It’ll probably shock most of you who know me to learn that the first time I ever went to see an Irish senior representative side play a match was not in a game of football, but in rugby. Back in 2010, I went with herself to see the Irish senior rugby team take on the Barbarians, who were on tour, at Thomond Park in Limerick. Not until this week when we both went to see Ireland take on Austria in Dublin had I ever before seen the Irish senior international football team. Prior to the game, I had only been to Lansdowne Road once before and that was to see Waterford United lose the 2004 FAI Cup final 2-1 to Longford Town. So I was going not just for my first international football match, but I was going to see one of Ireland’s great stadiums in all its shiny, glassy, still-new glory.
After seeing Ireland draw with Sweden on the telly Friday night, when solid defending kept Zlatan quiet my hopes were high for this encounter against Austria. Regardless of what the outcome would be, I was determined at least to enjoy the occasion; having never been so much as near to an international match before, to say nothing of a vital World Cup Qualifier, I was deeply excited if apprehensive.

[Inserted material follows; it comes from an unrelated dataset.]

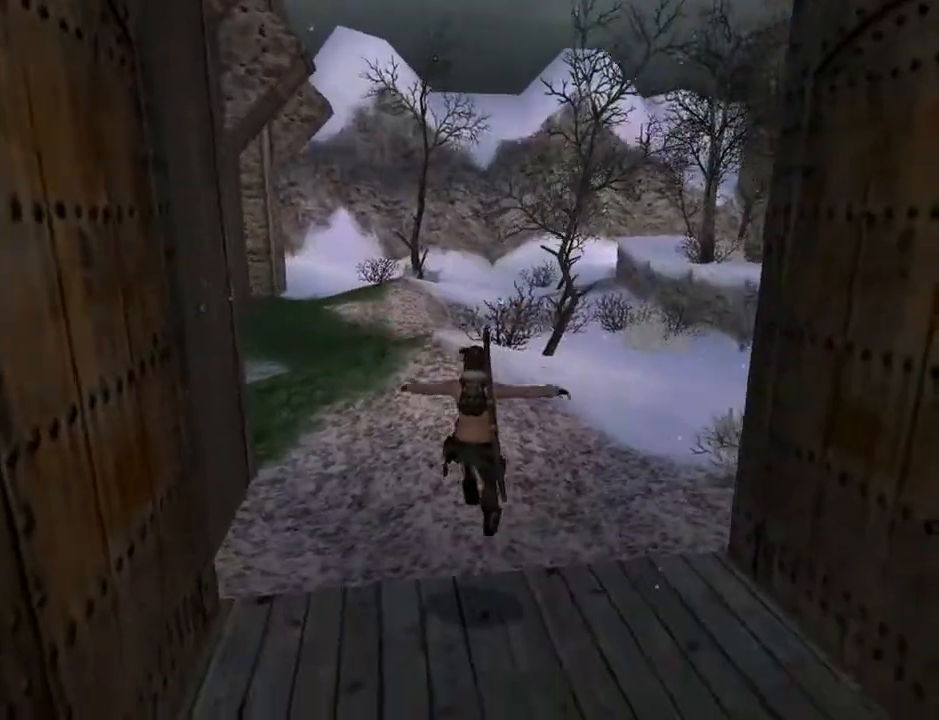
{"buttons": ["SQUARE", "DPAD_UP", "DPAD_RIGHT"], "left_stick": "center", "right_stick": "center", "events": [[467, "SQUARE", "down"]]}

Of course, that was also because this match was to be my last in the company of herself for some time. It’s taken me years to convince her that football was a game worth watching. On Wednesday morning, she began the journey to Prague, where she is shortly to begin a new job. Prague, a fine European city, with a great footballing tradition is only next door to Austria, and when I make it out to visit in the summer a trip has been planned to travel from one great capital to another, Vienna. Looking at the team Ireland played the other night, most of the Austrians hail from that city so brilliantly evoked by Jonathan Wilson in Inverting the Pyramid as being once a great centre of footballing debate in the early twentieth century. If their star has fallen as a footballing nation, and centre of European life, yet a fine tradition persists. Things were tight following the matches on Friday when we’d lost to Sweden, and the Austrians over-took us beating minnows the Faroe Islands. This was must win. And we very nearly did. From high up in the gods, next to Zeus, we watched a brilliant and engaging game of football unfold until in the final twenty minutes it collapsed into an Italian dirge, defensive and uninspiring. And then the air it seemed was sucked out of this shining stadium when the ball hit the back of the Irish net. Football is great because a draw can be made to feel like a win. Football is terrible for precisely the opposite reason.
So, from the banks of the Liffey where we sat the team who came flowing like the Wien helped shatter our dreams and the city on the Vltava, future destination flowed and crashed in our minds; rivers of football all of them, as the players dribbled and tackled, and in the night air we kissed as goals were scored under the glass and steel of Lansdowne Road’s great ground.